Shariah Advisory Boards have quite an important role to play when you deploy them at major Investment Houses or introduce them to biggie financial corporations.

These boards form an integral part of the Shariah wing that specifically caters to Islamic investors. Here, the board checks for the authenticity of investment options that follow Islamic principles of financing and gives red flags to traditional investment options.

This way, Islamic investors get what they are looking for and make sure that their investment options safely follow Shariah complaint laws and are considered Halal. 

The Bottom Line

Traditional insurance stocks are not considered halal as they have an interest component and are subject to market risks or speculation. 

On the contrary, you must get in touch with Takaful Insurance companies or Shariah-compliant investment firms to look for stocks or investments that are not Haramic but Halal in nature.

What are your thoughts on this? Do mention it in the comments below!

Frequently Asked Questions or FAQs

How do you identify Shariah compliance investments from the non-Shariah-based investments?

Answer: Well, it is quite simple here. The standard investment options primarily are based on risk, speculation, and interest components whether you deal with stocks, shares, or insurance products. These are non-Shariah-based investment options. On the contrary, those investments that comply with Islamic laws of finance and ensure fairness or screen equality, then these investments are Shariah-complaint investment options. 

Do you have a comprehensive guide or a scholar book that tells us what Islam investments are all about?
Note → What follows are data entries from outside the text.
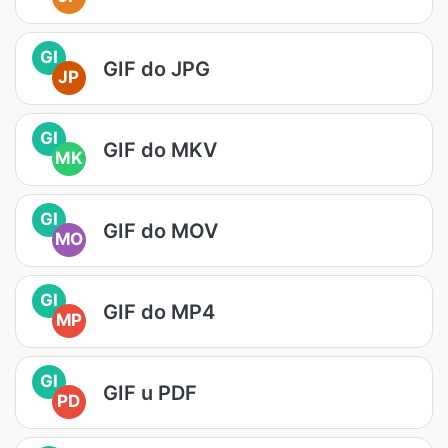
GI
GIF do JPG
JP
GI
GIF do MKV
MK
GI
GIF do MOV
MO
GI
GIF do MP4
MP
GI
GIF u PDF
PD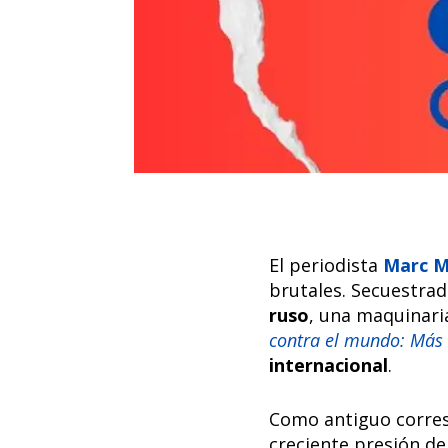
El periodista
Marc M
brutales. Secuestrad
ruso
, una maquinaria
contra el mundo: Más 
internacional
.
Como antiguo corres
creciente presión de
Answer: Shariah Advisory boards tell you what Shariah-compliant investments are and what are not. Global firms manage revenue and investment options for Islamic investors by having a Shariah Advisory wing as against dealing with individuals who thrive on general insurance or rely on interest income from regular investment options. 

How is commercial insurance different in the source of criterion or management principles? Explain.
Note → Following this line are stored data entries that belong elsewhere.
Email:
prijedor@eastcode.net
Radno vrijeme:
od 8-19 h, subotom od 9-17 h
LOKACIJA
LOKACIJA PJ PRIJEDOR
Answer: Commercial insurance plans pay interest or coupon payments to investors periodically. It is primarily based on speculation of a contingency event that may or may not happen. If the event happens and if your policy covers it, only then can you avail of lumpsum payouts from the insurance service provider. These factors go against Shariah principles or Shariah standards that deem interest, risk, and speculation as Haramic elements of finances.